Contrasted with my early claim of misplaced concreteness, the theory of emergent probability is at home in our modern world with its awareness of the long term evolution which has gone on in the physical environment (de Chardin’s Cosmogenesis) and the development in man’s world through historical process (anthropogenesis). While one might posit emergent probability in general communication going on between God and Man – “in many and various ways God spoke to our ancestors” - I think that with the Christian mystery we have to speak directly of Providence for we are called by Christ to faith, but we find in the Church a “scheme of recurrence”, - the Sacramental system, and we find the emergence of a new order of affairs marked by the fruits of the Spirit – “Love, joy, peace, patience, kindness, goodness, fidelity, gentleness, and self control”. There is ever a rich environment for a new generation of faith.

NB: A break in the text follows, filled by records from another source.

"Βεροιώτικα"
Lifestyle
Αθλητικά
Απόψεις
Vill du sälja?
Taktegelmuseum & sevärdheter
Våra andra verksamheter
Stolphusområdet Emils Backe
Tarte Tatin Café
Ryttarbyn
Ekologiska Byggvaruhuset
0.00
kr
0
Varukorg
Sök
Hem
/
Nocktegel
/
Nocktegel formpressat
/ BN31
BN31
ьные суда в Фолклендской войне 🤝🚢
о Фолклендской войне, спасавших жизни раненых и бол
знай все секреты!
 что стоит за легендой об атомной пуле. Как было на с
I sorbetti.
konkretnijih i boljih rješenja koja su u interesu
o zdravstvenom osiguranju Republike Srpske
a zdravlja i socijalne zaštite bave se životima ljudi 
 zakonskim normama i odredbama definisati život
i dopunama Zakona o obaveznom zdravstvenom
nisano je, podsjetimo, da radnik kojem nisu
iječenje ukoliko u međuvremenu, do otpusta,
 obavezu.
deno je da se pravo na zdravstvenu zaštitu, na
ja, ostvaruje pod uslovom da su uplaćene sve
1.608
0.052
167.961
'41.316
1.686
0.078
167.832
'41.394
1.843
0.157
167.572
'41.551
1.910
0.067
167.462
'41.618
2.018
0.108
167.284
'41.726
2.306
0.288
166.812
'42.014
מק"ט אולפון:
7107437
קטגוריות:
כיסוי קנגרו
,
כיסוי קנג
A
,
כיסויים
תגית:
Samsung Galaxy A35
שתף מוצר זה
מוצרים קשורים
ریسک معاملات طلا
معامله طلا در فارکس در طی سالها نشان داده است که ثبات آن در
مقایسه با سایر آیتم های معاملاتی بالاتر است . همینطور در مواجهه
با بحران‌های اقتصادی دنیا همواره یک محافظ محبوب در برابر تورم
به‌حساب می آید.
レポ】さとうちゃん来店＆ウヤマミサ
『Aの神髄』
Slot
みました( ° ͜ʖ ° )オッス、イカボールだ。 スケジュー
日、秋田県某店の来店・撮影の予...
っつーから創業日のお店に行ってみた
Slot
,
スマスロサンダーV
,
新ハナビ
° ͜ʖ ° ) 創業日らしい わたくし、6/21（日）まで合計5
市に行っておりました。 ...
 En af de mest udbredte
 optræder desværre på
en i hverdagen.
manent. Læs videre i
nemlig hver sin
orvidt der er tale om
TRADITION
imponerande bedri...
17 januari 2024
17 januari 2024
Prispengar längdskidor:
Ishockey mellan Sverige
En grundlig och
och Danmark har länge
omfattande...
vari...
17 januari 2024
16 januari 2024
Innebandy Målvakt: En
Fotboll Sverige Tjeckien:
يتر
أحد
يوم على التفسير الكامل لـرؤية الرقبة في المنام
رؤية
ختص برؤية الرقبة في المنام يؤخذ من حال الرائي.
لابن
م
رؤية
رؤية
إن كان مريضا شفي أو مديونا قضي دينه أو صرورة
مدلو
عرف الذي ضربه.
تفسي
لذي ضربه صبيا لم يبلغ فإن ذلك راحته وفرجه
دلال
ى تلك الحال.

If philosophical achievement has led through emergent probability to the possibility of a philosophy of philosophies this might allow the emergence of a theology of theologies. For God would speak with commonsense consciousness in all its varieties, but also with differentiated consciousness, whether scientific, scholarly, artistic, or philosophic. Faith is a common assent. The rich responses made need to speak to each other and support each other including, of course, the assent made by the successor of St Peter.